The report clearly reflected the view of the organization’s executive director
Ken Roth that Venezuela (along with Bolivia and Ecuador) is “the most abusive
nation” in Latin America. One only need take a quick look at Human Rights
Watch’s reports on Colombia to illustrate the ludicrousness of such a
statement.
Two Nobel
Peace Prize laureates, Adolfo Pérez Esquivel and Mairead Maguire, and a group
of over 100 scholars have written an open letter criticizing what they describe
as a revolving door with the U.S. government that impacts HRW’s work in certain
countries, including Venezuela. The letter urges HRW to bar those who
have crafted or executed U.S. foreign policy from serving as staff, advisers or
board members.
For
Vietnam, despite the country’s human rights progresses in recent years, especially
after the Renewal up to now, the HRW still holds a biased and prejudiced view
on Vietnam’s human rights records. But, its reports mostly and heavily relied
on false and distorted information from hostile forces and reactionary elements
which aim at abolishing the country’s revolutionary career. Through worldwide
criticisms, even from its own leaders and members, we should take serious
assessment about this organization’s role on promoting global human rights.

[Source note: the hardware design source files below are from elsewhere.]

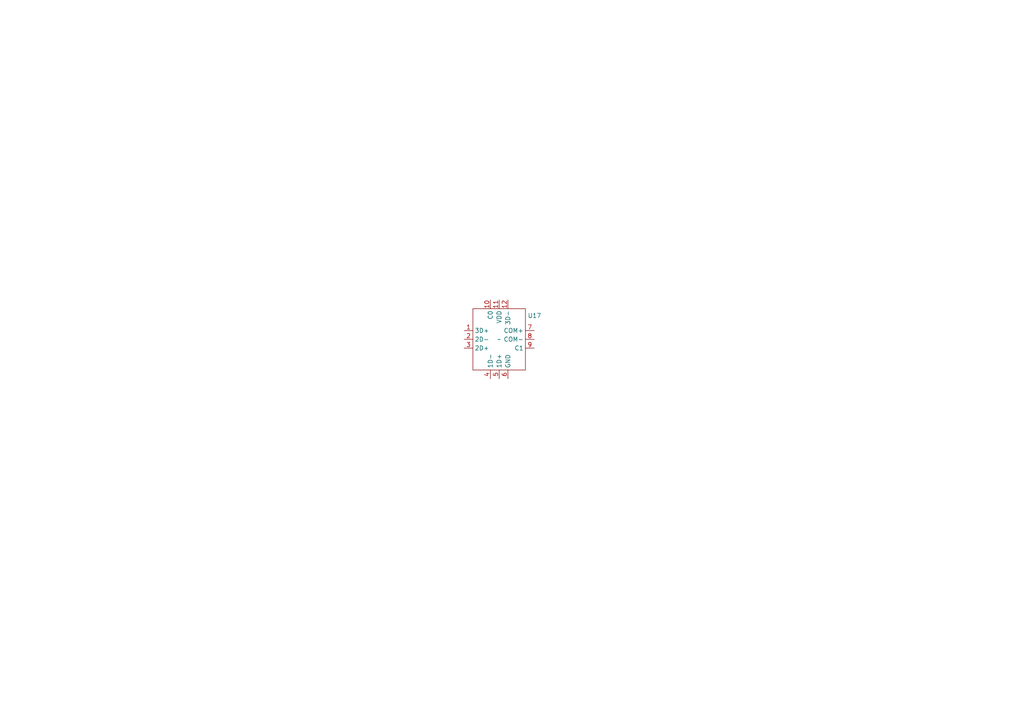
<source format=kicad_sch>
(kicad_sch (version 20230121) (generator eeschema)

  (uuid 77596d9d-9e05-4df9-be58-16a417af8d7b)

  (paper "A4")

  


  (symbol (lib_id "tycho:ISL54233") (at 144.78 98.425 0) (unit 1)
    (in_bom yes) (on_board yes) (dnp no) (fields_autoplaced)
    (uuid 37ea1420-5670-4c59-b1b4-7ff92a3bf92d)
    (property "Reference" "U17" (at 155.0209 91.5548 0)
      (effects (font (size 1.27 1.27)))
    )
    (property "Value" "~" (at 144.78 98.425 0)
      (effects (font (size 1.27 1.27)))
    )
    (property "Footprint" "" (at 144.78 98.425 0)
      (effects (font (size 1.27 1.27)) hide)
    )
    (property "Datasheet" "" (at 144.78 98.425 0)
      (effects (font (size 1.27 1.27)) hide)
    )
    (pin "1" (uuid bf211df8-08fa-41f9-a4e6-f7916025810d))
    (pin "10" (uuid 6691d361-e9da-4436-9fc3-8dd374ad08c7))
    (pin "11" (uuid a18b7c19-25f4-4083-a18c-6d2e3cabce47))
    (pin "12" (uuid 9464e987-45b7-499e-9390-2576b09176cd))
    (pin "2" (uuid de95d827-1094-4f0b-900f-16794b15469a))
    (pin "3" (uuid 40529309-cecb-4fe8-979f-42408a63b276))
    (pin "4" (uuid 12f96a06-9615-4788-a1d8-3cca46fd9ae1))
    (pin "5" (uuid 5bbb6e24-e434-4a14-9e7f-3ba12819ee55))
    (pin "6" (uuid 0f41f1ea-38d8-4b4c-9d2a-426a50809e69))
    (pin "7" (uuid ceb20c78-bece-4292-a2e4-3410dd962363))
    (pin "8" (uuid d3f4d8f3-a321-4df0-bbe2-c8df0db663b0))
    (pin "9" (uuid 396393c3-500a-49ac-a6eb-82eb64599a3c))
    (instances
      (project "tycho"
        (path "/4ed1cbaf-15e8-40e5-8366-86487d525fd5/ddfb986d-79e1-4ff3-b83c-f54586a86d5b"
          (reference "U17") (unit 1)
        )
      )
    )
  )
)

</source>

In conclusion, a biased organization like the
Human Rights Watch has no credibility and impartiality to judge and make
reports on human rights of countries. It should be a UN’s one or an one that
represents for all with justice and impartiality to review a sensitive issue
like human rights./.
All comments [ 4 ]
The Human Rights Watch does not always practice the transparency, tolerance and accountability it urges on others.

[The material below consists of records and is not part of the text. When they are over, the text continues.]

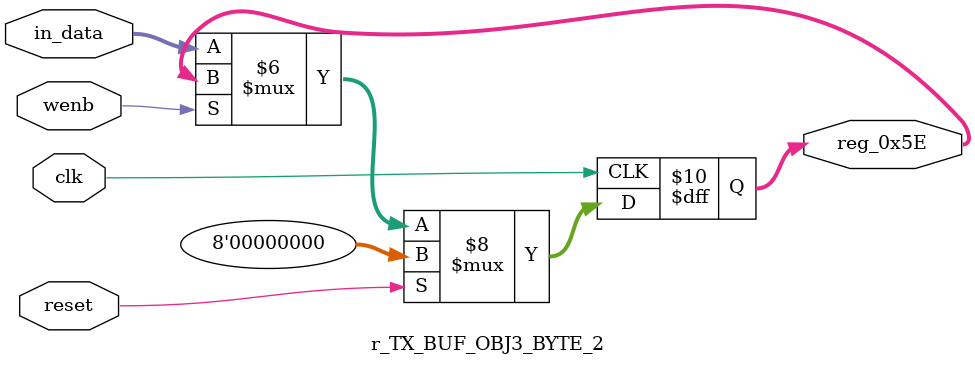
<source format=v>
module r_TX_BUF_OBJ3_BYTE_2(output reg [7:0] reg_0x5E, input wire reset, input wire wenb, input wire [7:0] in_data, input wire clk);
	always@(posedge clk)
	begin
		if(reset==0) begin
			if(wenb==0)
				reg_0x5E<=in_data;
			else
				reg_0x5E<=reg_0x5E;
		end
		else
			reg_0x5E<=8'h00;
	end
endmodule
</source>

HRW has been accused of being unwilling (or unable) to perceive threats posed by radical Islam because their leftist ideology leads them to see criticism of Hezbollah, Hamas, Al Qaeda and similar groups as "a dangerous distraction from the real struggle.
Journalists have criticized Human Rights Watch for requesting, encouraging or accepting financial donations in Saudi Arabia and for its fundraising methods.
HRW is just a hostile group against Vietnam, they always try to exploit Vietnam's setbacks to criticize in the name of human rights.